Can Teclistamab Address Renal Impairment in Relapsed or Refractory Multiple Myeloma?

The FDA-approved therapy teclistamab, which targets the B-cell maturation antigen, has been proven to induce deep and durable responses in patients with relapsed or refractory multiple myeloma.¹ Multiple myeloma-related renal impairment (RI) is a significant issue, and guidelines for management are provided in the International Myeloma Working Group clinical practice recommendations.² But in the MajeTEC-1 clinical trial, which supported the FDA’s approval of the agent, patients with RI were excluded, warranting additional research.¹

A multicenter retrospective study involving 13 US centers was conducted to determine whether teclistamab is safe and effective for use in the subset of patients with RI (defined as creatinine clearance <40 mL/min at study initiation).³ The study included 384 patients with relapsed or refractory multiple myeloma; 81 of whom had RI (45 with severe RI and 18 undergoing dialysis). Most of the patients with RI received teclistamab ramp-up treatment as inpatients. The median age of patients with RI was 71 years, and the median age of patients without RI was 67 years. Patients with RI had a median of seven prior therapies, and those without RI had a median of six prior therapies.

Results showed that renal function did not significantly change in most patients after teclistamab treatment was initiated. The overall response rate among patients with RI was 52% versus 56% among those without RI (P=.61). Complete responses were observed in 20% versus 24%, respectively (P =.53), and very good partial responses were observed in 47% versus 46%, respectively (P=.92).

Median follow-up was 9.9 months, and the median progression-free survival (PFS) was 4.6 months among patients with RI versus 6.5 months among those without RI (P=.62). Multivariable analysis showed that RI was not independently associated with PFS. Furthermore, for patients with RI, the 1-year overall survival rate was 60.5% (95% CI, 49.9%-73.3%) versus 62.1% (95% CI, 56.2%-68.6%) for patients without RI (P=.77).

Overall, the toxicity profile of teclistamab in patients with relapsed or refractory multiple myeloma and RI was comparable to that in patients without RI. Investigators observed nonrelapse mortality from toxicity in 26% patients, which included 12% who died of teplizumab-related toxicity. Grade 3 or higher thrombocytopenia was an outlier, having occurred in 17% of patients with RI versus only 6% of those without RI (P=.002).

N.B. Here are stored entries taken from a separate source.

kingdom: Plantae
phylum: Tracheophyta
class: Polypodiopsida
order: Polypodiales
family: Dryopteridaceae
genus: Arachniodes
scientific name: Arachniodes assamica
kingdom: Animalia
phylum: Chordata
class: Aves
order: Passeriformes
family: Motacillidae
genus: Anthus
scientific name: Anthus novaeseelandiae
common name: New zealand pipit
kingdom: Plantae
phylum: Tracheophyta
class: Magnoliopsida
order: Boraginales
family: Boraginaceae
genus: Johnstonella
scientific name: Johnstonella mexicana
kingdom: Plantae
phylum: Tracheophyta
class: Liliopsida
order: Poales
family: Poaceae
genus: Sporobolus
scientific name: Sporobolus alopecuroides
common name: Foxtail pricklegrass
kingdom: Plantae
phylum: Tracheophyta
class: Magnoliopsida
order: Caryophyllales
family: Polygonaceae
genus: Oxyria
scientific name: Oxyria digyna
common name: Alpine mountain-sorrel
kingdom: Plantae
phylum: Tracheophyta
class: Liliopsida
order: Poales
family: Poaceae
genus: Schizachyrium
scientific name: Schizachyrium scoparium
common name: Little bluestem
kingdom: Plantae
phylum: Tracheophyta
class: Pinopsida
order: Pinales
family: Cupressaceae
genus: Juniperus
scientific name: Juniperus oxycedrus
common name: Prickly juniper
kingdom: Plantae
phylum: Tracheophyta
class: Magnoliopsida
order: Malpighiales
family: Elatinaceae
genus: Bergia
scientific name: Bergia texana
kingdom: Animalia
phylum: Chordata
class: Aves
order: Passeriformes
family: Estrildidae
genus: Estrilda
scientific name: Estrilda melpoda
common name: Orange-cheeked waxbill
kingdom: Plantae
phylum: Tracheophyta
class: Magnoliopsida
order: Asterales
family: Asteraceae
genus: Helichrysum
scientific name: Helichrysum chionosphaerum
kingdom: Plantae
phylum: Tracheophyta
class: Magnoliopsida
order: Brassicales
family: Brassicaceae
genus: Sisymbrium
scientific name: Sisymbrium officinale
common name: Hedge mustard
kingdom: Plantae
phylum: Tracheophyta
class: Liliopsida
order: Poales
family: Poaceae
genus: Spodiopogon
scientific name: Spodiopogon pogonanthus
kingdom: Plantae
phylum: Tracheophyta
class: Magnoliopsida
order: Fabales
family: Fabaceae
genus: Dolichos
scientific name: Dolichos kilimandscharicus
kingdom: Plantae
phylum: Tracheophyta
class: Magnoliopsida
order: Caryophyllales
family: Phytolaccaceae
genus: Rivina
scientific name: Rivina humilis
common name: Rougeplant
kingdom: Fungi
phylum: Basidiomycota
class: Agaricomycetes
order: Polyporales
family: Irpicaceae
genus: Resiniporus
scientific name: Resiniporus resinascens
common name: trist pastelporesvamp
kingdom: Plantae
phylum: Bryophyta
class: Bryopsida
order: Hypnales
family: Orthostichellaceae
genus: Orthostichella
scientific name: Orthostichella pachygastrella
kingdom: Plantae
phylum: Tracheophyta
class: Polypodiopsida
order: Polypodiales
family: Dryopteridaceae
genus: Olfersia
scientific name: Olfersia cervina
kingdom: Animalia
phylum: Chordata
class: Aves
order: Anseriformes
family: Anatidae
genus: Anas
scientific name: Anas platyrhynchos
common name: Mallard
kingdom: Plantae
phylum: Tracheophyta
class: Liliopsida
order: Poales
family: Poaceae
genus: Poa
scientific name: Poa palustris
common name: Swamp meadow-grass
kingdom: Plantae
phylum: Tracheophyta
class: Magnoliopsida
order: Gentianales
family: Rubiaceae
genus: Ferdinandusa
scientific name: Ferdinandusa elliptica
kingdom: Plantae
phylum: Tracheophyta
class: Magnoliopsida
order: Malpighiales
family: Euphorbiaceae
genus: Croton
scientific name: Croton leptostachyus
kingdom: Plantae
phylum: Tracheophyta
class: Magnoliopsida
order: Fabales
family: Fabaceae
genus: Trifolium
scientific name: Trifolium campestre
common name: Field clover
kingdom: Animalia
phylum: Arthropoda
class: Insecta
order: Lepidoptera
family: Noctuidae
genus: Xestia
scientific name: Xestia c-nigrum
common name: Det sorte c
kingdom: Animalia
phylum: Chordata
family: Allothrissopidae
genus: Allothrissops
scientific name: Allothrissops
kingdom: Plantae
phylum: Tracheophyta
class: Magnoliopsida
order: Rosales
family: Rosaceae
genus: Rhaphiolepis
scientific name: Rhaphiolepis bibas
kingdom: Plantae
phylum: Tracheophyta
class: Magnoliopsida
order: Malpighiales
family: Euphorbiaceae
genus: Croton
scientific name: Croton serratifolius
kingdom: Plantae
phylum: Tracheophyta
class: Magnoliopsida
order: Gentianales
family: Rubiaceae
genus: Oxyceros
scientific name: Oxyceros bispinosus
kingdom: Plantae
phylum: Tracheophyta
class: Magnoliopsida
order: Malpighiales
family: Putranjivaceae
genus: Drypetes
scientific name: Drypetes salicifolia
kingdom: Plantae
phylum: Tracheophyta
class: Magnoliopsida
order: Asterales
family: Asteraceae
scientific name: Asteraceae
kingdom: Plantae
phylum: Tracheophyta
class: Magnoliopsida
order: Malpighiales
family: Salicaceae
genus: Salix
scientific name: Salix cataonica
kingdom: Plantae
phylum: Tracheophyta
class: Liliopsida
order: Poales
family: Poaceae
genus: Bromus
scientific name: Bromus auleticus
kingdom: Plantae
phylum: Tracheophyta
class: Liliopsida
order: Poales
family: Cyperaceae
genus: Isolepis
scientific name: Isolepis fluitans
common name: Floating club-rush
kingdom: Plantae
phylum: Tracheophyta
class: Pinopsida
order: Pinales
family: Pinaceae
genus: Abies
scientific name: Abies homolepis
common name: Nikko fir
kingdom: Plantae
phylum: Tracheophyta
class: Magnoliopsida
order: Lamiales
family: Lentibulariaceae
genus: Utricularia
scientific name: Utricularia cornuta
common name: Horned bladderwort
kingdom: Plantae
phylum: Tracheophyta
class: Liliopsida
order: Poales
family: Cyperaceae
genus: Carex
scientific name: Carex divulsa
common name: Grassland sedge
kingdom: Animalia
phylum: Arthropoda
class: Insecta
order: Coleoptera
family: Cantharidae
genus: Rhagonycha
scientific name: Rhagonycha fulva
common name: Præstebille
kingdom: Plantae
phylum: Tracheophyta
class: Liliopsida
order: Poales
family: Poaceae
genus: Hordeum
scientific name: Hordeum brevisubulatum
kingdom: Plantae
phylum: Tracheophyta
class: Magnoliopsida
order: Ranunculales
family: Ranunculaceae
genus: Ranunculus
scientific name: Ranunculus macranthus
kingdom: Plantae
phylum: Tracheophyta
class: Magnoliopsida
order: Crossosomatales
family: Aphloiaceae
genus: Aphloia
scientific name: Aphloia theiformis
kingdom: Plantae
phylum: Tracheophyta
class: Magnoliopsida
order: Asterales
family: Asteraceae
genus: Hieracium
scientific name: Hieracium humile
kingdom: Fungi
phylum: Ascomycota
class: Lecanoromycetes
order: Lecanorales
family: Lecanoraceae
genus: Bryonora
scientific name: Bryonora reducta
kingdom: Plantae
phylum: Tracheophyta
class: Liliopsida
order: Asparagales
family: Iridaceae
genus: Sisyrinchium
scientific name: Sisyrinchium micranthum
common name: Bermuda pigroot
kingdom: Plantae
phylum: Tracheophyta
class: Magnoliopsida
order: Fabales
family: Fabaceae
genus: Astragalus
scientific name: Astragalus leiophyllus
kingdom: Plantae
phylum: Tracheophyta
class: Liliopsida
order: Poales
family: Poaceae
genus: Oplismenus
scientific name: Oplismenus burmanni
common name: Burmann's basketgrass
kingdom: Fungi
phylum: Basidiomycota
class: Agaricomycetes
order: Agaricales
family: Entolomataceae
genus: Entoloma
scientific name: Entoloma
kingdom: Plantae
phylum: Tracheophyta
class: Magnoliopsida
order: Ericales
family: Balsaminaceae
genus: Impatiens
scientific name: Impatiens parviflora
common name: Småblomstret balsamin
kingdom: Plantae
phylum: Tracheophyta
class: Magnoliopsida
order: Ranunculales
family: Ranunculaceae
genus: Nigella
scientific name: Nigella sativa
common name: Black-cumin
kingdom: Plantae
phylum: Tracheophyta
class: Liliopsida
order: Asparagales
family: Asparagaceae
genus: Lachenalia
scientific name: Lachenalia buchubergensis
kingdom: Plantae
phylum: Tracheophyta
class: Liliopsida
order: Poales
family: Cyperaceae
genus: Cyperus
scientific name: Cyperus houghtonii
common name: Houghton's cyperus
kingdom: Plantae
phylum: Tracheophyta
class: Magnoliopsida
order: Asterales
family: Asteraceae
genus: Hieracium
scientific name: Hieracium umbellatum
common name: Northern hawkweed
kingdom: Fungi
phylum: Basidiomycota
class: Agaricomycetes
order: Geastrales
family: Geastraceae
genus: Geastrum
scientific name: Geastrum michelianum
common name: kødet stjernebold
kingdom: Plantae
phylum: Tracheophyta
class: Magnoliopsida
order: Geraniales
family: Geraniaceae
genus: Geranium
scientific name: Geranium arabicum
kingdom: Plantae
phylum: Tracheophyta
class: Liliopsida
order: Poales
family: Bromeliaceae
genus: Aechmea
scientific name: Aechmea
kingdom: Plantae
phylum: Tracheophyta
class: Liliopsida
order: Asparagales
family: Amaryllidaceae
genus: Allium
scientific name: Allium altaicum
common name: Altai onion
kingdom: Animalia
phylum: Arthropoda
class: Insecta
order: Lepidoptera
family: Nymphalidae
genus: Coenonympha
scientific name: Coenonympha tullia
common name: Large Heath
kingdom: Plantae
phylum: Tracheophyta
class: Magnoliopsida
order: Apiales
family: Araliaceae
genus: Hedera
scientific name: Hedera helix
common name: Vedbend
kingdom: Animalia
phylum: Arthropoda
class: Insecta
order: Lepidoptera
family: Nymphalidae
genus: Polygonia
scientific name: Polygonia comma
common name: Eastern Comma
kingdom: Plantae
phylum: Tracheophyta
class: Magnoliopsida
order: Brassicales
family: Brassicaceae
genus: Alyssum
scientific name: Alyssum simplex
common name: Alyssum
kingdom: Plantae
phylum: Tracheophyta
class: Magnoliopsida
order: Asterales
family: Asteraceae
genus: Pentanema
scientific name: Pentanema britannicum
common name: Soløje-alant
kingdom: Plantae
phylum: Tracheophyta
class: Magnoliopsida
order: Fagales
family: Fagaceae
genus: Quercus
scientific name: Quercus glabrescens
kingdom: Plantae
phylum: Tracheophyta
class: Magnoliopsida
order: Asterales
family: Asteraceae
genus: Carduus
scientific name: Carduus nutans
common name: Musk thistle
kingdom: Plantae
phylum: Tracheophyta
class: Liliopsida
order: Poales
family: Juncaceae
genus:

The retrospective study supported the safety of teclistamab and demonstrated a PFS benefit for patients with relapsed or refractory multiple myeloma and RI.

References

1. Moreau P, Garfall A, van de Donk N, et al. Teclistamab in relapsed or refractory multiple myeloma. N Engl J Med. 2022;387(6):495-505. doi:10.1056/NEJMoa2203478
2. Lin Y, Qui L, Usmani S. Consensus guidelines and recommendations for the management and response assessment of chimeric antigen receptor T-cell therapy in clinical practice for relapsed and refractory multiple myeloma: a report from the International Myeloma Working Group Immunotherapy Committee. Lancet Oncol. 2024;25(8):e374-e387.doi:10.1016/S1470-2045(24)00094-9
3. Dima D, Afrough A, Goel U, et al. Teclistamab (tec) for patients (pts) with heavily pretreated relapsed/refractory multiple myeloma (RRMM) and renal impairment: a multicenter study from the U.S. Multiple Myeloma Immunotherapy Consortium. Abstract # 574. Presented at Tandem Transplantation & Cellular Therapy Meetings of ASTCT and CIBMTR; February 12-15, 2025; Honolulu, Hawai’i.